Son propos avait aussi quelque chose d’ambigu. Il disait s’opposer au projet du gouvernement, mais donnait l’impression que la porte restait ouverte si le premier ministre se montrait plus transparent et offrait des réponses « honnêtes ».


« Si nous devons à présent leur demander [aux forces armées] d’en faire encore plus, nous ferions mieux d’avoir une bonne raison. » Mais lui-même n’a pas offert une raison fondamentale, comme celles offertes par M. Chrétien ou encore le chef du NPD, Thomas Mulcair, pour rejeter sans partage l’option des frappes par des avions canadiens.

En Chambre, le chef libéral a répondu à la déclaration que le premier ministre a faite le 3 octobre dernier, mais a offert les mêmes arguments, sans plus. Il aurait aussi pu étoffer son propos lors de deux débats tenus aux Communes, il ne l’a pas fait.
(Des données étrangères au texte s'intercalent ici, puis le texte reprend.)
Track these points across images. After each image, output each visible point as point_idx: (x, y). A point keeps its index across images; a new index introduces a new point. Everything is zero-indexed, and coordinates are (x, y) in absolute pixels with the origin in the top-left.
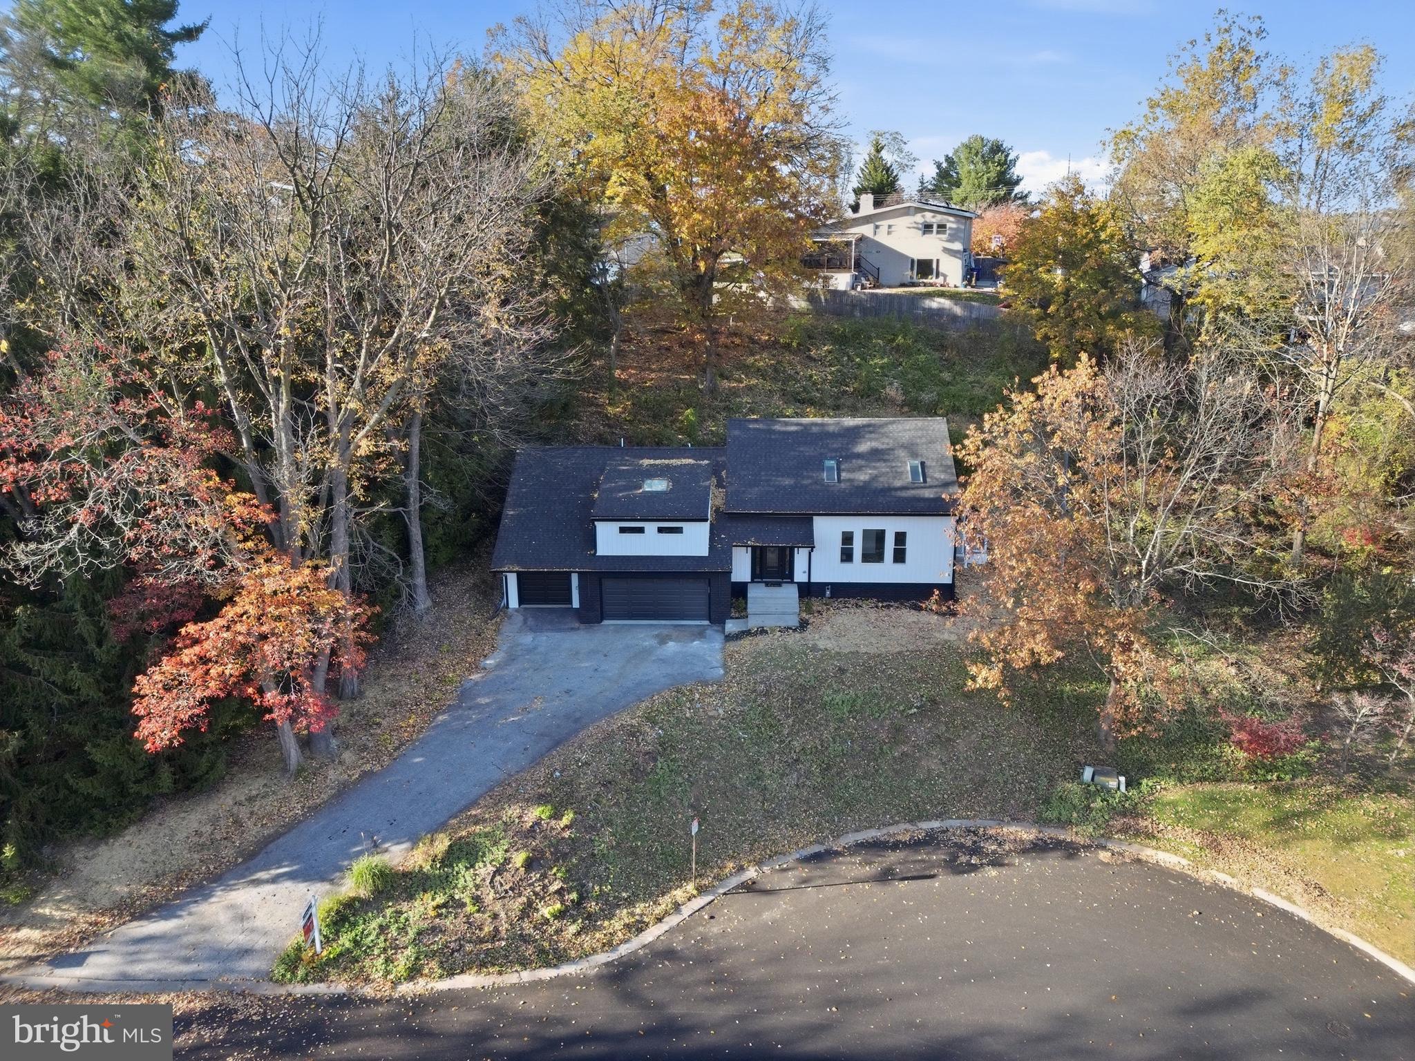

En s’absentant du débat d’urgence, en ne faisant pas de discours lors du débat sur la motion gouvernementale, le chef libéral a raté deux moments cruciaux de s’imposer, d’autant plus que, comme l’écrit Jean Chrétien, « il n’y a pas de décision plus grave pour un élu que d’envoyer des hommes et des femmes dans des conflits », au péril de leur vie. Ce genre d’occasions ne se rate pas, surtout quand on est un chef de parti qui convoite le poste de premier ministre.

Jusqu’à présent, Justin Trudeau a pu surfer sur sa popularité et se contenter d’un message vague mais positif. Malheureusement pour lui, l’heure de vérité arrive. Plus les élections approchent, plus les citoyens voudront savoir s’il a la stature nécessaire pour jongler avec les enjeux les plus fondamentaux, la guerre en étant un.

Il lui revient d’en faire la preuve, car M. Chrétien ne pourra pas toujours sauver les meubles.